New year… hmm.
Honestly, it almost feels the same as every other year, ups and downs. But if I really think about it, this year was better than the last.
As with every year, and every day, sometimes I did bad, sometimes I did good. Nothing new.
I lost my menstruation this year, and… I think I’ve accepted it but it's not the final destination yet. The same way I accepted losing my strong feet and gaining metal plates and 7 long ass screws. Both are cool in their own way... but accepting it wasn’t easy at first.
The people around me are mostly great...kind, patient, most of them I believe are good souls.
My husband, especially, had to handle most of my nonsense, that includea my fam and friends, oh the ExCo gang dealt my nonsense a lot, imma say sorry raya nanti yep2.
It feels really good to be able to express myself. To have deep talks.
To understand more things, improve together, fight together (just to survive), understanding each other, play games together.
It feels good, man.
I love hearing your stories and seeing your progress.
Some of you are climbing out of critical situations.
Some of you are facing even more problems and feeling lost.
Some of you are starting new journeys.
Some of you are staying comfortably where you are.
And some of you just… disappeared.
Watching all of this makes me want to stay. To see what happens next this year.
My goal isn’t anything grand.
I just want to witness your journeys.
It reassures me.
I’ll remember you somewhere along the way.
And I’ll try to improve myself too, so maybe, one day, you can be proud of me.
I'll be 30 this year, who would know I have possibly ro reach to this age. Bruh~ IM OLDDD T-T. I just wanna a good job and be stable. That's all. I want to grow around people who wants to grow with me. I want to see people work together around me, I want to be in control of myself.

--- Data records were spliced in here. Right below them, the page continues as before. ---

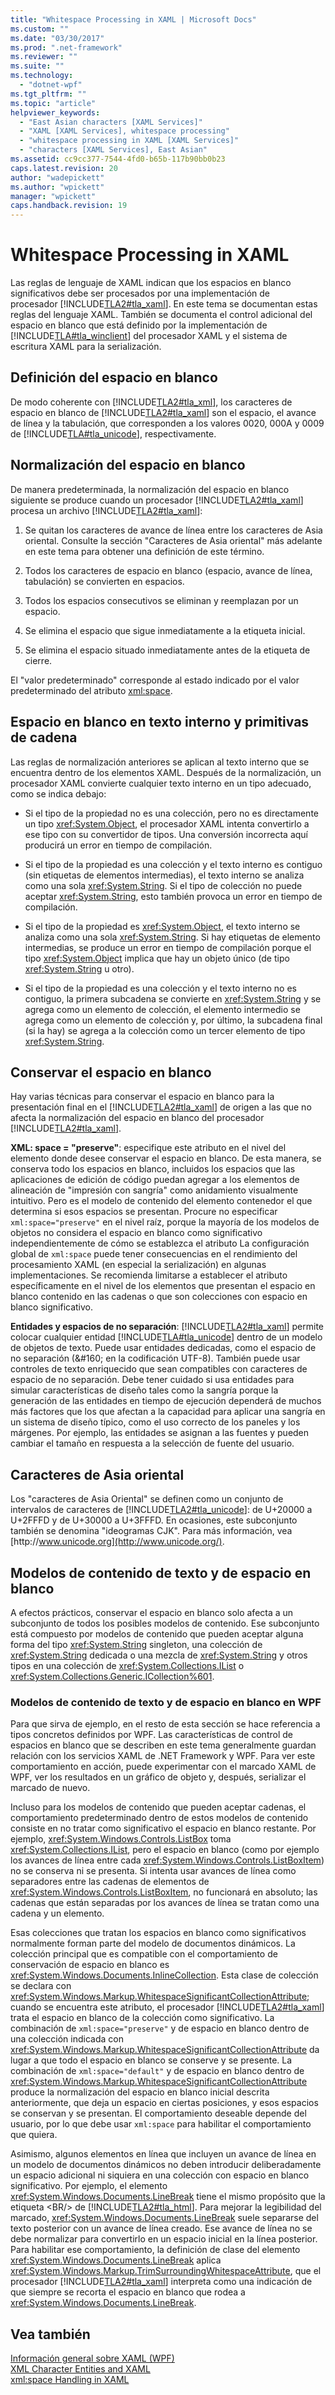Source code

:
```yaml
---
title: "Whitespace Processing in XAML | Microsoft Docs"
ms.custom: ""
ms.date: "03/30/2017"
ms.prod: ".net-framework"
ms.reviewer: ""
ms.suite: ""
ms.technology: 
  - "dotnet-wpf"
ms.tgt_pltfrm: ""
ms.topic: "article"
helpviewer_keywords: 
  - "East Asian characters [XAML Services]"
  - "XAML [XAML Services], whitespace processing"
  - "whitespace processing in XAML [XAML Services]"
  - "characters [XAML Services], East Asian"
ms.assetid: cc9cc377-7544-4fd0-b65b-117b90bb0b23
caps.latest.revision: 20
author: "wadepickett"
ms.author: "wpickett"
manager: "wpickett"
caps.handback.revision: 19
---
```

# Whitespace Processing in XAML
Las reglas de lenguaje de XAML indican que los espacios en blanco significativos debe ser procesados por una implementación de procesador [!INCLUDE[TLA2#tla_xaml](../../../includes/tla2sharptla-xaml-md.md)]. En este tema se documentan estas reglas del lenguaje XAML. También se documenta el control adicional del espacio en blanco que está definido por la implementación de [!INCLUDE[TLA#tla_winclient](../../../includes/tlasharptla-winclient-md.md)] del procesador XAML y el sistema de escritura XAML para la serialización.  
  
<a name="whitespace_definition"></a>   
## Definición del espacio en blanco  
 De modo coherente con [!INCLUDE[TLA2#tla_xml](../../../includes/tla2sharptla-xml-md.md)], los caracteres de espacio en blanco de [!INCLUDE[TLA2#tla_xaml](../../../includes/tla2sharptla-xaml-md.md)] son el espacio, el avance de línea y la tabulación, que corresponden a los valores 0020, 000A y 0009 de [!INCLUDE[TLA#tla_unicode](../../../includes/tlasharptla-unicode-md.md)], respectivamente.  
  
<a name="whitespace_normalization"></a>   
## Normalización del espacio en blanco  
 De manera predeterminada, la normalización del espacio en blanco siguiente se produce cuando un procesador [!INCLUDE[TLA2#tla_xaml](../../../includes/tla2sharptla-xaml-md.md)] procesa un archivo [!INCLUDE[TLA2#tla_xaml](../../../includes/tla2sharptla-xaml-md.md)]:  
  
1.  Se quitan los caracteres de avance de línea entre los caracteres de Asia oriental. Consulte la sección "Caracteres de Asia oriental" más adelante en este tema para obtener una definición de este término.  
  
2.  Todos los caracteres de espacio en blanco \(espacio, avance de línea, tabulación\) se convierten en espacios.  
  
3.  Todos los espacios consecutivos se eliminan y reemplazan por un espacio.  
  
4.  Se elimina el espacio que sigue inmediatamente a la etiqueta inicial.  
  
5.  Se elimina el espacio situado inmediatamente antes de la etiqueta de cierre.  
  
 El "valor predeterminado" corresponde al estado indicado por el valor predeterminado del atributo [xml:space](../../../docs/framework/xaml-services/xml-space-handling-in-xaml.md).  
  
<a name="whitespace_in_inner_text_and_string_primitives"></a>   
## Espacio en blanco en texto interno y primitivas de cadena  
 Las reglas de normalización anteriores se aplican al texto interno que se encuentra dentro de los elementos XAML. Después de la normalización, un procesador XAML convierte cualquier texto interno en un tipo adecuado, como se indica debajo:  
  
-   Si el tipo de la propiedad no es una colección, pero no es directamente un tipo <xref:System.Object>, el procesador XAML intenta convertirlo a ese tipo con su convertidor de tipos. Una conversión incorrecta aquí producirá un error en tiempo de compilación.  
  
-   Si el tipo de la propiedad es una colección y el texto interno es contiguo \(sin etiquetas de elementos intermedias\), el texto interno se analiza como una sola <xref:System.String>. Si el tipo de colección no puede aceptar <xref:System.String>, esto también provoca un error en tiempo de compilación.  
  
-   Si el tipo de la propiedad es <xref:System.Object>, el texto interno se analiza como una sola <xref:System.String>. Si hay etiquetas de elemento intermedias, se produce un error en tiempo de compilación porque el tipo <xref:System.Object> implica que hay un objeto único \(de tipo <xref:System.String> u otro\).  
  
-   Si el tipo de la propiedad es una colección y el texto interno no es contiguo, la primera subcadena se convierte en <xref:System.String> y se agrega como un elemento de colección, el elemento intermedio se agrega como un elemento de colección y, por último, la subcadena final \(si la hay\) se agrega a la colección como un tercer elemento de tipo <xref:System.String>.  
  
<a name="preserving_whitespace"></a>   
## Conservar el espacio en blanco  
 Hay varias técnicas para conservar el espacio en blanco para la presentación final en el [!INCLUDE[TLA2#tla_xaml](../../../includes/tla2sharptla-xaml-md.md)] de origen a las que no afecta la normalización del espacio en blanco del procesador [!INCLUDE[TLA2#tla_xaml](../../../includes/tla2sharptla-xaml-md.md)].  
  
 **XML: space \= "preserve"**: especifique este atributo en el nivel del elemento donde desee conservar el espacio en blanco. De esta manera, se conserva todo los espacios en blanco, incluidos los espacios que las aplicaciones de edición de código puedan agregar a los elementos de alineación de "impresión con sangría" como anidamiento visualmente intuitivo. Pero es el modelo de contenido del elemento contenedor el que determina si esos espacios se presentan. Procure no especificar `xml:space="preserve"` en el nivel raíz, porque la mayoría de los modelos de objetos no considera el espacio en blanco como significativo independientemente de cómo se establezca el atributo La configuración global de `xml:space` puede tener consecuencias en el rendimiento del procesamiento XAML \(en especial la serialización\) en algunas implementaciones. Se recomienda limitarse a establecer el atributo específicamente en el nivel de los elementos que presentan el espacio en blanco contenido en las cadenas o que son colecciones con espacio en blanco significativo.  
  
 **Entidades y espacios de no separación**: [!INCLUDE[TLA2#tla_xaml](../../../includes/tla2sharptla-xaml-md.md)] permite colocar cualquier entidad [!INCLUDE[TLA#tla_unicode](../../../includes/tlasharptla-unicode-md.md)] dentro de un modelo de objetos de texto. Puede usar entidades dedicadas, como el espacio de no separación \(&\#160; en la codificación UTF\-8\). También puede usar controles de texto enriquecido que sean compatibles con caracteres de espacio de no separación. Debe tener cuidado si usa entidades para simular características de diseño tales como la sangría porque la generación de las entidades en tiempo de ejecución dependerá de muchos más factores que los que afectan a la capacidad para aplicar una sangría en un sistema de diseño típico, como el uso correcto de los paneles y los márgenes. Por ejemplo, las entidades se asignan a las fuentes y pueden cambiar el tamaño en respuesta a la selección de fuente del usuario.  
  
<a name="east_asian_characters"></a>   
## Caracteres de Asia oriental  
 Los "caracteres de Asia Oriental" se definen como un conjunto de intervalos de caracteres de [!INCLUDE[TLA2#tla_unicode](../../../includes/tla2sharptla-unicode-md.md)]: de U\+20000 a U\+2FFFD y de U\+30000 a U\+3FFFD. En ocasiones, este subconjunto también se denomina "ideogramas CJK". Para más información, vea [http:\/\/www.unicode.org](http://www.unicode.org/).  
  
<a name="whitespace_and_text_content_models"></a>   
## Modelos de contenido de texto y de espacio en blanco  
 A efectos prácticos, conservar el espacio en blanco solo afecta a un subconjunto de todos los posibles modelos de contenido. Ese subconjunto está compuesto por modelos de contenido que pueden aceptar alguna forma del tipo <xref:System.String> singleton, una colección de <xref:System.String> dedicada o una mezcla de <xref:System.String> y otros tipos en una colección de <xref:System.Collections.IList> o <xref:System.Collections.Generic.ICollection%601>.  
  
### Modelos de contenido de texto y de espacio en blanco en WPF  
 Para que sirva de ejemplo, en el resto de esta sección se hace referencia a tipos concretos definidos por WPF. Las características de control de espacios en blanco que se describen en este tema generalmente guardan relación con los servicios XAML de .NET Framework y WPF. Para ver este comportamiento en acción, puede experimentar con el marcado XAML de WPF, ver los resultados en un gráfico de objeto y, después, serializar el marcado de nuevo.  
  
 Incluso para los modelos de contenido que pueden aceptar cadenas, el comportamiento predeterminado dentro de estos modelos de contenido consiste en no tratar como significativo el espacio en blanco restante. Por ejemplo, <xref:System.Windows.Controls.ListBox> toma <xref:System.Collections.IList>, pero el espacio en blanco \(como por ejemplo los avances de línea entre cada <xref:System.Windows.Controls.ListBoxItem>\) no se conserva ni se presenta. Si intenta usar avances de línea como separadores entre las cadenas de elementos de <xref:System.Windows.Controls.ListBoxItem>, no funcionará en absoluto; las cadenas que están separadas por los avances de línea se tratan como una cadena y un elemento.  
  
 Esas colecciones que tratan los espacios en blanco como significativos normalmente forman parte del modelo de documentos dinámicos. La colección principal que es compatible con el comportamiento de conservación de espacio en blanco es <xref:System.Windows.Documents.InlineCollection>. Esta clase de colección se declara con <xref:System.Windows.Markup.WhitespaceSignificantCollectionAttribute>; cuando se encuentra este atributo, el procesador [!INCLUDE[TLA2#tla_xaml](../../../includes/tla2sharptla-xaml-md.md)] trata el espacio en blanco de la colección como significativo. La combinación de `xml:space="preserve"` y de espacio en blanco dentro de una colección indicada con <xref:System.Windows.Markup.WhitespaceSignificantCollectionAttribute> da lugar a que todo el espacio en blanco se conserve y se presente. La combinación de `xml:space="default"` y de espacio en blanco dentro de <xref:System.Windows.Markup.WhitespaceSignificantCollectionAttribute> produce la normalización del espacio en blanco inicial descrita anteriormente, que deja un espacio en ciertas posiciones, y esos espacios se conservan y se presentan. El comportamiento deseable depende del usuario, por lo que debe usar `xml:space` para habilitar el comportamiento que quiera.  
  
 Asimismo, algunos elementos en línea que incluyen un avance de línea en un modelo de documentos dinámicos no deben introducir deliberadamente un espacio adicional ni siquiera en una colección con espacio en blanco significativo. Por ejemplo, el elemento <xref:System.Windows.Documents.LineBreak> tiene el mismo propósito que la etiqueta \<BR\/\> de [!INCLUDE[TLA2#tla_html](../../../includes/tla2sharptla-html-md.md)]. Para mejorar la legibilidad del marcado, <xref:System.Windows.Documents.LineBreak> suele separarse del texto posterior con un avance de línea creado. Ese avance de línea no se debe normalizar para convertirlo en un espacio inicial en la línea posterior. Para habilitar ese comportamiento, la definición de clase del elemento <xref:System.Windows.Documents.LineBreak> aplica <xref:System.Windows.Markup.TrimSurroundingWhitespaceAttribute>, que el procesador [!INCLUDE[TLA2#tla_xaml](../../../includes/tla2sharptla-xaml-md.md)] interpreta como una indicación de que siempre se recorta el espacio en blanco que rodea a <xref:System.Windows.Documents.LineBreak>.  
  
## Vea también  
 [Información general sobre XAML \(WPF\)](../../../docs/framework/wpf/advanced/xaml-overview-wpf.md)   
 [XML Character Entities and XAML](../../../docs/framework/xaml-services/xml-character-entities-and-xaml.md)   
 [xml:space Handling in XAML](../../../docs/framework/xaml-services/xml-space-handling-in-xaml.md)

I hope to stay Malaysian while being in Singapore. I used to not care about it untill I'm scared if I lose my value and identity as Malaysian. I'm Singaporean too.
I want the coexistence.
But I’ve been Malaysian for almost 30 years.
Those values shaped how I speak, how I care, how I endure, how I survive.
I want to keep that part of me.
I want to share it.
I want to carry it with me until the day I die.
I'll be more focus on writing this year to note for the future.